Billy McGee sent out two receivers at a time, telling them what patterns he wanted them to run against the two defenders. Most of the time he had at least one guy open. Even when he didn’t, even when he had to put a little extra on the ball, the pass would end up in increasingly sore hands.

The whole time, Billy McGee was trash-talking a bunch of high school kids, almost like he was still one of them, like he was having more fun than any of them.

When the ball wasn’t in the air, McGee spent a lot of time talking about the kids’ mamas.

“We didn’t bring him in to be a role model,” Ryan Morrissey said to me.

Billy McGee heard him. At which point he turned around, tugged his jeans about halfway down his butt, pointed at it, and, grinning, said to Ryan, “Kiss this if you brought me in here to act like I’m running to be these dudes’ class president.”

The Hunters Point Bears out there with him howled with delight.

When we finished, after one last fifty-yard strike to Davontae, my players crowded around their man Money McGee for a selfie festival. He still seemed to be enjoying himself more than anyone. But I was aware that he’d been full of good intentions before.

Ryan pulled me aside.

“What do you think?”

I grinned. “He looks like he’d be able to kill it if he was starting for us against Galileo next Saturday. Now we need to see how he acts when he’s back on the field with grown-ups.”

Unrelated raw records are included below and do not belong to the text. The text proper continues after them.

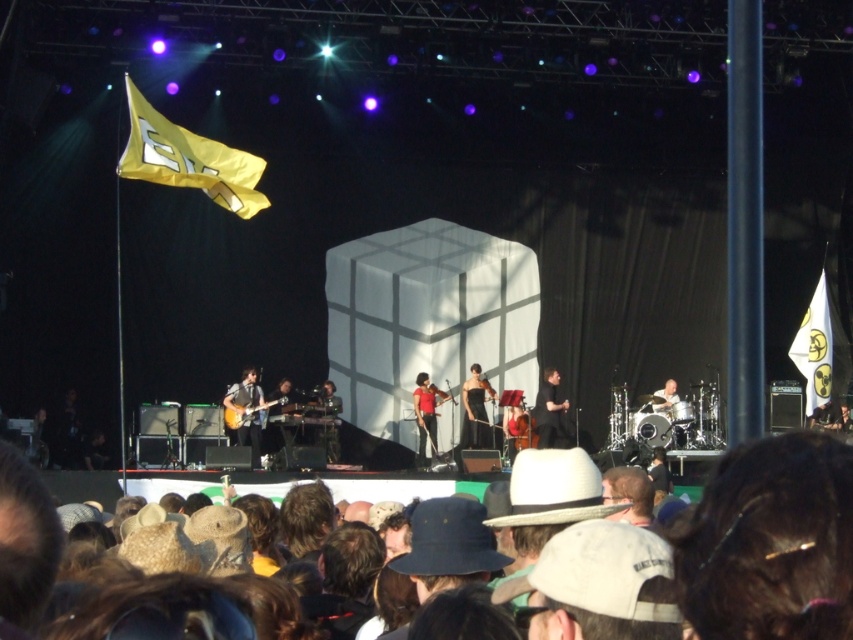
You are a photographer at the concert and want to capture a clear shot of the wooden electric guitar at center without any obstruction. Given that the brown hair at lower right is blocking the view, can you adjust your position to avoid it?

The brown hair at lower right is in front of the wooden electric guitar at center, so moving your position to the left or right should allow you to avoid the obstruction caused by the brown hair at lower right and get a clear shot of the wooden electric guitar at center.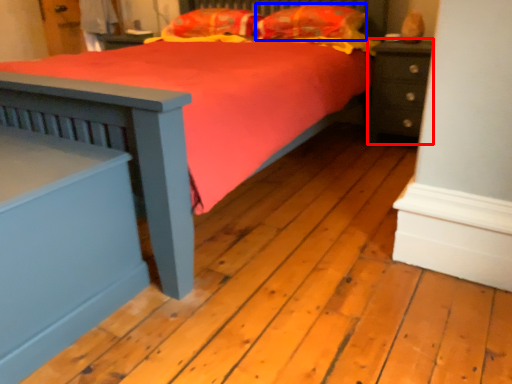
Question: Among these objects, which one is farthest to the camera, nightstand (highlighted by a red box) or pillow (highlighted by a blue box)?

Choices:
 (A) nightstand
 (B) pillow

Answer: (B)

I saw his head whip around. I’d figured out by now that Billy McGee had almost mutantlike hearing.

He called over to us and said, “I plan to treat those grown-ass players y’all have the way I always did.”

“How?” I called back.

“Like the bitches that they are.”





Thirty-Four



EVEN I HAD TO admit the next morning that the Tribune’s front page was inspired. There was Billy McGee bending over and pointing to the half of his back end hanging out of his faded jeans at Hunters Point High under the headline:





ANOTHER ASS





The feature was accompanied by other photographs shot at Hunters Point High School of Billy McGee working out on the field there with some of my receivers and running backs.

The pictures had to have been taken either by a student or a faculty member, but the column had been written by Seth Dowd. McGee’s previous transgressions, Dowd said, included just about everything except storming the US Capitol that time.

Dowd also quoted Ted Skyler as saying, “Apparently Money really lit it up with the prison team in its big game against Alcatraz.”

I watched from my office at Wolves Stadium now as Ryan Morrissey put McGee through one passing drill after another with a handful of our wide receivers and defensive backs. They’d only been out there for about thirty minutes when Ryan turned, knowing I was watching, and gave me a thumbs-up.